Panel: Linkages between Higher Education and the Labor Market

Friday, November 3, 2017: 3:15 PM-4:45 PM
Columbian (Hyatt Regency Chicago)

*Names in bold indicate Presenter

Panel Organizers:  Rajashri Chakrabarti, Federal Reserve Bank of New York
Panel Chairs:  Michael Lovenheim, Cornell University
Discussants:  Celeste Carruthers, University of Tennessee and Kirabo Jackson, Northwestern University

Postsecondary Supply and Unemployment Dynamics
Rajashri Chakrabarti, Federal Reserve Bank of New York and Michael Lovenheim, Cornell University

The Labor Market Returns to Spending on College Instruction
Seth Zimmerman1, Joseph Altonji2 and James Thomas2, (1)University of Chicago, (2)Yale University

This panel studies the interactions between higher education and the labor market. It explores whether the distribution of higher education institutions and students affect labor market dynamics and outcomes. And, conversely, do labor market shocks affect postsecondary supply? The papers in this panel seek to answer these questions. Each paper leverages novel sources of data, innovative methods, and afford a policy relevant focus in that they inform how higher education policy may affect labor market dynamics and outcomes.

The first paper studies whether and how higher education institutions respond to labor market shocks such as the Great Recession. The authors find that community colleges are quite elastic and respond to the increased demand for higher education (brought about by a recession) by expanding, largely by adding additional sections taught by adjunct faculty.

The second paper examines the effect of postsecondary supply conditions –number and composition of higher education institutions—on labor market dynamics. Using a novel instrumental variables strategy, the paper argues that postsecondary institutions in some areas are better positioned to retrain workers than others, thus creating a link between higher education supply conditions and unemployment dynamics. Thus the composition of post-secondary supply in an area can thus play a key role in affecting recovery from recessions and in general labor market cycles.

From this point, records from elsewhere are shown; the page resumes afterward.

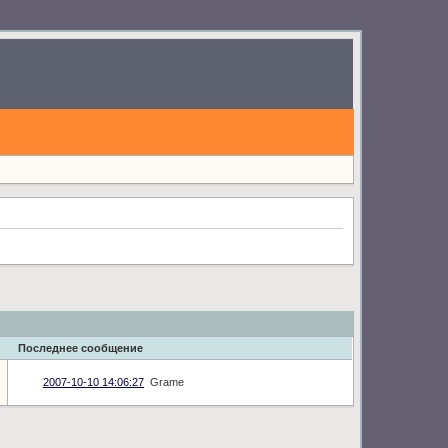
Последнее сообщение
2007-10-10 14:06:27
Grame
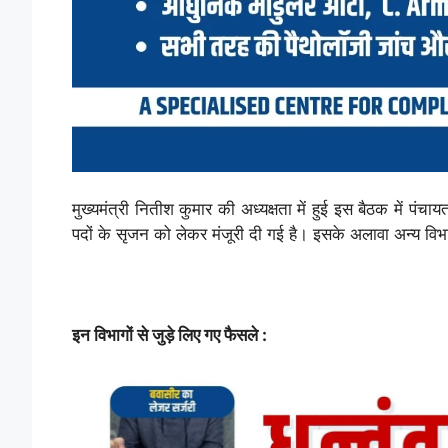
मुख्यमंत्री नितीश कुमार की अध्यक्षता में हुई इस बैठक में पंच
पदों के सृजन को लेकर मंजूरी दी गई है। इसके अलावा अन्य विभाग
इन विभागों से जुड़े लिए गए फैसले :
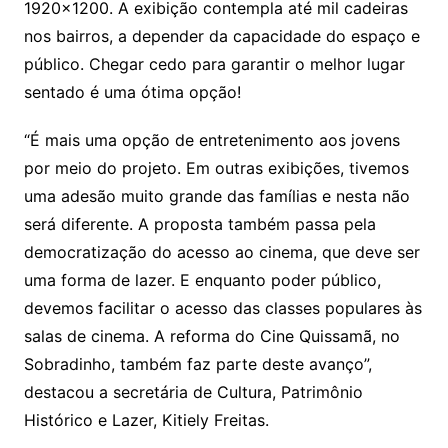
1920×1200. A exibição contempla até mil cadeiras
nos bairros, a depender da capacidade do espaço e
público. Chegar cedo para garantir o melhor lugar
sentado é uma ótima opção!
“É mais uma opção de entretenimento aos jovens
por meio do projeto. Em outras exibições, tivemos
uma adesão muito grande das famílias e nesta não
será diferente. A proposta também passa pela
democratização do acesso ao cinema, que deve ser
uma forma de lazer. E enquanto poder público,
devemos facilitar o acesso das classes populares às
salas de cinema. A reforma do Cine Quissamã, no
Sobradinho, também faz parte deste avanço”,
destacou a secretária de Cultura, Patrimônio
Histórico e Lazer, Kitiely Freitas.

The third paper uses rich administrative data and a quasi-experimental design to study how public higher education expenditures affect labor market outcomes for students, and how this varies by institution type and major. The paper uses exogenous variation in resources at the institution by major level generated by the interaction between changes in state policy that affect (and generally reduce) funding at the institution level and differences in departments’ capacity to adjust faculty inputs. This approach lets the authors trace out how changes in resources within institution and field affect persistence, graduation, and labor market outcomes.

The fourth paper studies how student composition in colleges such as same-race/same-nativity networks affects the annual earnings and employment of college students using data from multiple cohorts of students entering New York City's public university system merged with state unemployment insurance records. The authors find substantial earnings and employment benefits for white native-born, black native-born, and black immigrants who enroll in cohorts with larger shares of same group peers.